We must protect the most vulnerable in society, so when the victim of the alleged offence is under 18, vulnerable or in a close personal relationship with the arrested person the expectation is that the police will apply to the commissioner for retention. I believe that these rules give the police the tools they need without putting the DNA of a large number of innocent people on the database. In all cases, the DNA profile and fingerprints of any person arrested for a recordable offence will be subjected to a speculative search against the national databases. That means that those who have committed crimes in the past and have left their DNA or fingerprints at the scene will not escape justice.
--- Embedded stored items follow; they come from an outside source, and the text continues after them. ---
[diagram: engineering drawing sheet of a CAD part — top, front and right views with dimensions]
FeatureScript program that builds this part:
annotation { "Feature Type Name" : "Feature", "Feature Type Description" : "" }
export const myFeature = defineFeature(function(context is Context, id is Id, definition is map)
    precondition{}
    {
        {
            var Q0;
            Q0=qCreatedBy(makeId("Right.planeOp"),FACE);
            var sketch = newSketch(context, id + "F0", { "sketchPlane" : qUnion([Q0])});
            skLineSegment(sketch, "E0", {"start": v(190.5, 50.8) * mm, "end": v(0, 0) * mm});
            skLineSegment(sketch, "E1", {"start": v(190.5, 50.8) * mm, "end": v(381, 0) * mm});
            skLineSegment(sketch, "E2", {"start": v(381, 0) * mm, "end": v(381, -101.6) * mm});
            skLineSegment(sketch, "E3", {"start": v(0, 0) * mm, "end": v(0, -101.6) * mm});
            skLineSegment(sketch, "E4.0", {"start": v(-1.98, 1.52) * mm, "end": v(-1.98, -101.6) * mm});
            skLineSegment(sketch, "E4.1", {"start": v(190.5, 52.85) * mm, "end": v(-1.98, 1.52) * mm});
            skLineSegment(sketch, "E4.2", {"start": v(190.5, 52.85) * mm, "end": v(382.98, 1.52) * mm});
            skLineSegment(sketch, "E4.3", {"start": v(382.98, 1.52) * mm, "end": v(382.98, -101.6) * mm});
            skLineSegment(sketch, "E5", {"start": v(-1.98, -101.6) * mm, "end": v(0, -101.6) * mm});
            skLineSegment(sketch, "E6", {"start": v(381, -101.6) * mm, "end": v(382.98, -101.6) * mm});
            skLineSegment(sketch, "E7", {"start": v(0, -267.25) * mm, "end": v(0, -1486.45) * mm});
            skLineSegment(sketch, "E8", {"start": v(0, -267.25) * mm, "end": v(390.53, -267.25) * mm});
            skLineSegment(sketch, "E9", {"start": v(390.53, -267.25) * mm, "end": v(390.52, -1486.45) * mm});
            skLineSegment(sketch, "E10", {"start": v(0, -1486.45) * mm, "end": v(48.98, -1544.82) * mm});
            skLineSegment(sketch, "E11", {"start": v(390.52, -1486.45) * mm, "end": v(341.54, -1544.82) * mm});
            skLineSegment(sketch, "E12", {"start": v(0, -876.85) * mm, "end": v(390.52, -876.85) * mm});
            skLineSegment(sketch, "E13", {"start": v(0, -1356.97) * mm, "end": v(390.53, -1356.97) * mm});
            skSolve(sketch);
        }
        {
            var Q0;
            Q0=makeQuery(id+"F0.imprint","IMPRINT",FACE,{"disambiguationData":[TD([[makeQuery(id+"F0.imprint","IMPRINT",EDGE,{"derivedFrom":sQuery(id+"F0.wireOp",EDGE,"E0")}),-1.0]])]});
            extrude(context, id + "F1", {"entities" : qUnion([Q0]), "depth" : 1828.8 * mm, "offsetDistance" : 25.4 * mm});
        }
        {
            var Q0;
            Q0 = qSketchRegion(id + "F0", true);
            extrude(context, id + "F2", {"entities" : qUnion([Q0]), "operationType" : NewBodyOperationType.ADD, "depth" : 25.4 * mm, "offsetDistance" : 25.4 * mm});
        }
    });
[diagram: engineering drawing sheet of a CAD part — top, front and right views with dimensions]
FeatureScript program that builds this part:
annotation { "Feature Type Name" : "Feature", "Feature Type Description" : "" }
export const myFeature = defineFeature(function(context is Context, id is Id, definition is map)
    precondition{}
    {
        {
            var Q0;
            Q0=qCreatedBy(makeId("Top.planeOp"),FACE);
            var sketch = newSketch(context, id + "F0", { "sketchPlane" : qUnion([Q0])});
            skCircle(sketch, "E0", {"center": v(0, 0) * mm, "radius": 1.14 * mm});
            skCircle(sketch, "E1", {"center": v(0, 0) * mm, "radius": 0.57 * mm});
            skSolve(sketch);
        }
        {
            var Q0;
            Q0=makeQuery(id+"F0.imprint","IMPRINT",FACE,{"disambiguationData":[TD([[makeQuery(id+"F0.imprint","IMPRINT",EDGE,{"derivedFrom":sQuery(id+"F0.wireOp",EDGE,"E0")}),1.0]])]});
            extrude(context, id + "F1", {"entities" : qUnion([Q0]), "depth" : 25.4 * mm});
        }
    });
The Bill also fulfils our coalition agreement commitment to outlaw the fingerprinting of children at school without parental permission. I must say that I found it amazing that any school ever thought it appropriate to fingerprint schoolchildren without their parents’ permission. The Bill will contain a double lock, whereby a school or college must obtain the consent of the parents and the child before processing their biometric data. If either opts out, the school or college must ensure that reasonable arrangements are in place to enable the child to access the full range of school services.
I shall deal now with surveillance. As with DNA, it is clear that CCTV can act as a deterrent to criminals, can help to convict the guilty and is warmly welcomed by many communities. This Government wholeheartedly support the use of CCTV and DNA to fight crime.